Uninterested in creating false suspense over how things will turn out, the makers of “The Central Park Five” begin their documentary with audio of Matias Reyes describing how he savagely beat and raped a jogger late on the night of April 19, 1989, in New York’s Central Park. With that settled, the filmmakers proceed to tell the story of how five other people were convicted of the crime that Reyes committed.
“The Central Park Five” bears the name of acclaimed PBS fixture Ken Burns, who co-directed with his daughter, Sarah Burns, and her husband, David McMahon, after Sarah spent years researching the case. (She published a book about it in 2011.) It’s a departure from Ken Burns’ usual fare of historical topics like baseball and the Civil War, but the film benefits from his vast experience, coupled with his daughter’s intense passion for the subject.

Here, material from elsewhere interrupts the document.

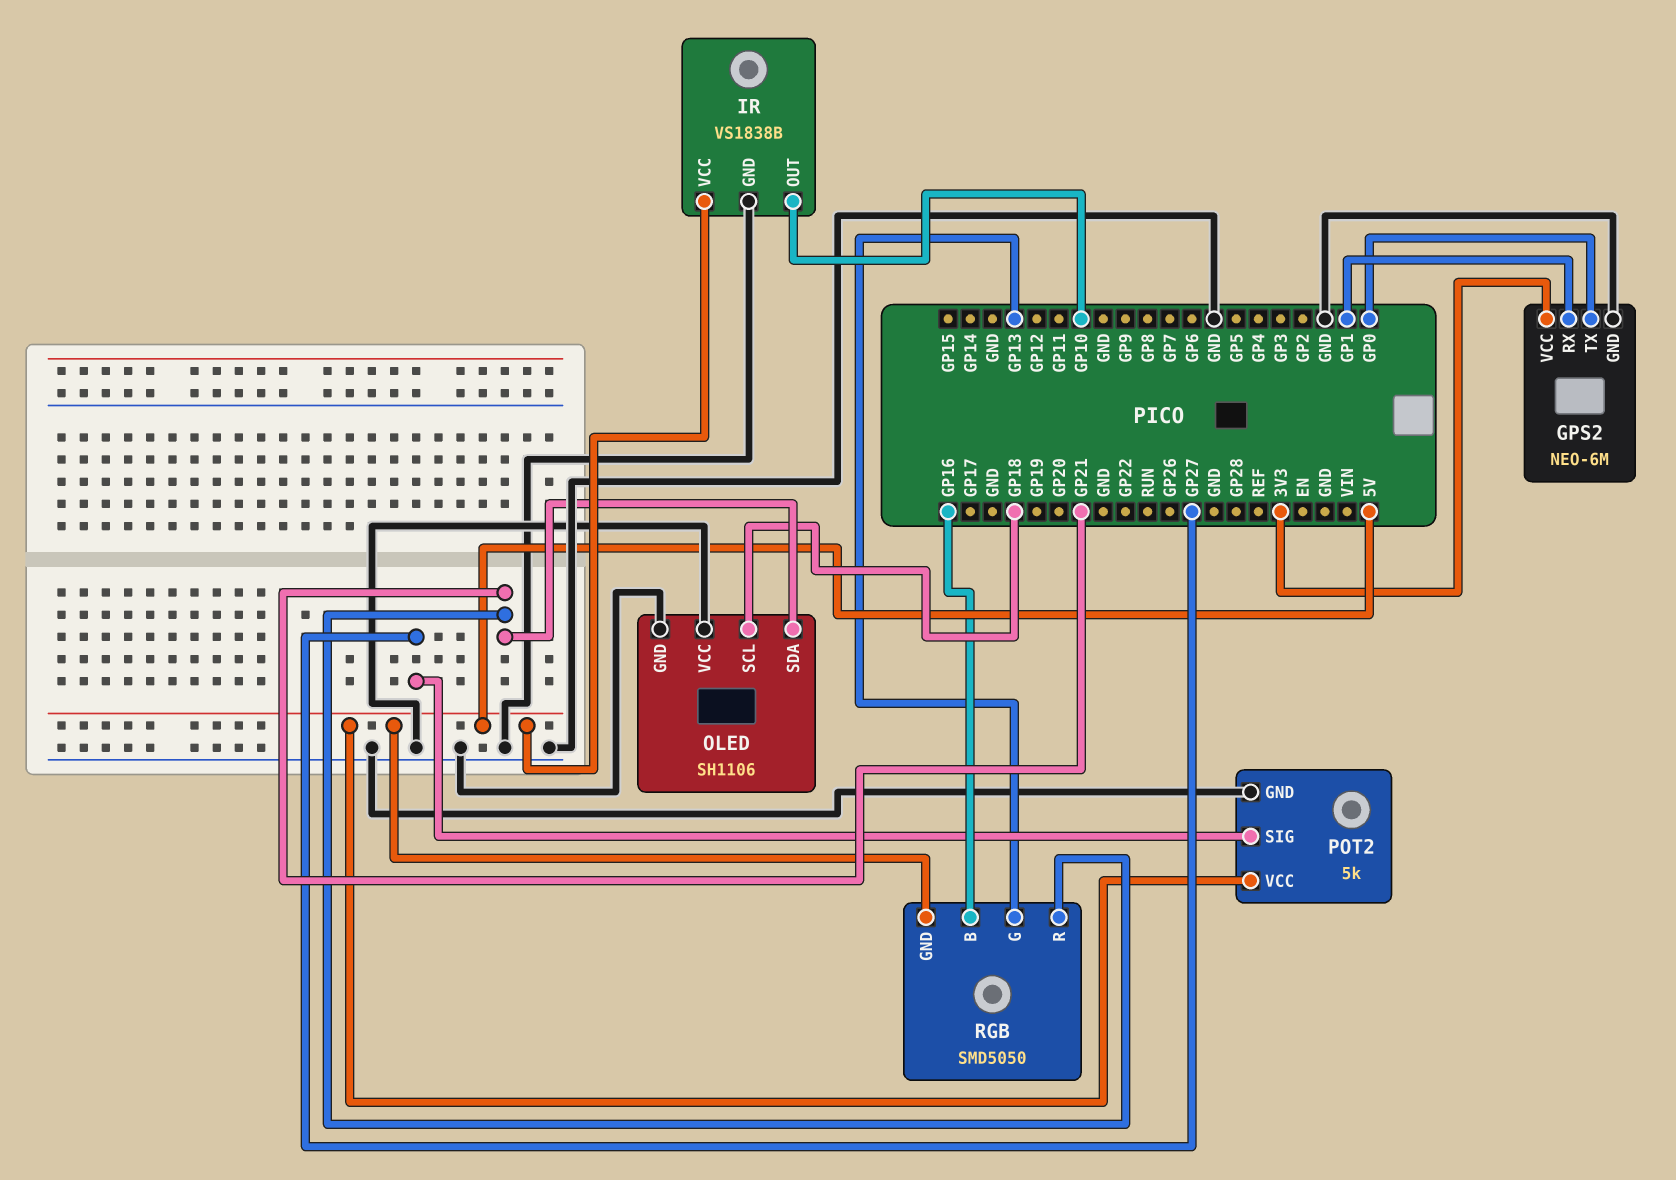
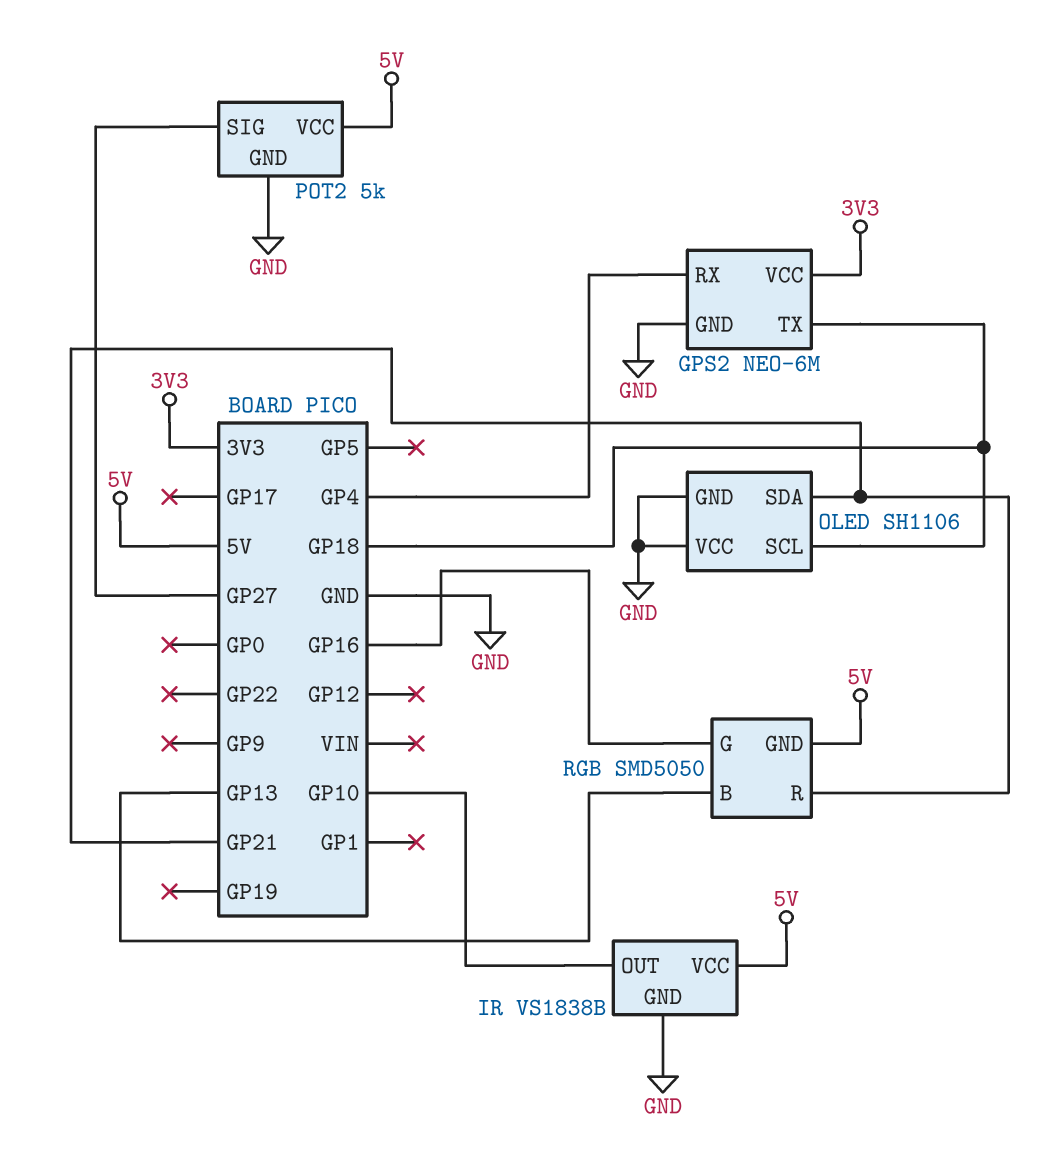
GPS2 pin RX: GP1 -> GP4
GPS2 pin TX: GP0 -> GP18
RGB pin B: GP16 -> GP13
RGB pin G: GP13 -> GP16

It’s a compelling story, competently told.
The basics are as follows. Five African-American boys, ages 14-16, were interrogated by police and eventually confessed to the brutal crime that left a 28-year-old woman almost dead. All five recanted their confessions in a matter of weeks, claiming police coercion. Despite that, and despite their separate “confessions” contradicting each other and the known facts, and despite the complete lack of physical evidence or DNA linking them to the crime, the five were found guilty at trial in 1990 and sent to prison. In 2002, the actual perpetrator, a serial rapist already incarcerated, confessed to the Central Park crime, which was verified by DNA evidence.
Each aspect of this story — the crime, the arrests, the convictions, and the exoneration — got intense media coverage nationwide, and especially in New York City. The who, what, where, and when are all common knowledge. What “The Central Park Five” does is explain the how and why. How did five innocent people get convicted for a crime committed by one person? Why did they confess to something they didn’t do?
Those confessions, four of them videotaped by police, are they key. It’s easy to understand the jury’s line of thought, after all: Yes, they deny it now. Yes, there’s no evidence supporting their guilt. But they confessed.
The filmmakers interviewed all five of the boys, who are now in their late 30s, plus family members, a handful of journalists and experts, and mayors Ed Koch and David Dinkins. (No one representing New York City or its police department would comment.) They also provide valuable context for the crime and its aftermath. New York City in the ’80s was a cesspool of crime, drugs, and racial tension — a “garden of terrors,” in the words of New York Times reporter Jim Dwyer. It was an environment in which the arrest of five black teens for the rape of a white woman could instantly become a firestorm, and in which a rush to judgment was almost unavoidable.
The five teens who were eventually convicted of this particular crime were part of a group of about 30 black youths who were prowling Central Park that night, committing milder assaults and general mischief. The police already had several members of the mob in custody and were questioning them about the other incidents when the jogger was found; they quite reasonably suspected that the attack on the jogger was connected to the spree.
That’s where things went awry. As the documentary explains, the police went almost instantly from suspecting the group of hoodlums were responsible for the rape and beating to being certain of it — all without the introduction of any new information. The boys, young and scared, aware that they were on the hook for the things they had done, began agreeing to whatever the detectives suggested, in the hopes — allegedly fostered by the cops — that their cooperation would mitigate some of the punishment. It’s also worth repeating that they were 14-16 years old, with no prior experience with the police.
The film briefly expands its scope beyond this specific case to comment generally on sensationalism in the media, the way interracial rape is covered differently from same-race rape, and the unfortunate fact that the men’s exoneration barely got a fraction of the news coverage that their trial did.
Suitably infuriating and liable to prompt post-screening conversation, “The Central Park Five” is a good example of the kind of documentary that’s serviceable and informative, but not particularly cinematic. The filmmakers deserve credit for assembling all the material in way that tells the story clearly and hits the right points — which is trickier to do than it may sound — but there isn’t much artistry to it. It’s more like an interesting, in-depth article in The New Yorker than a movie.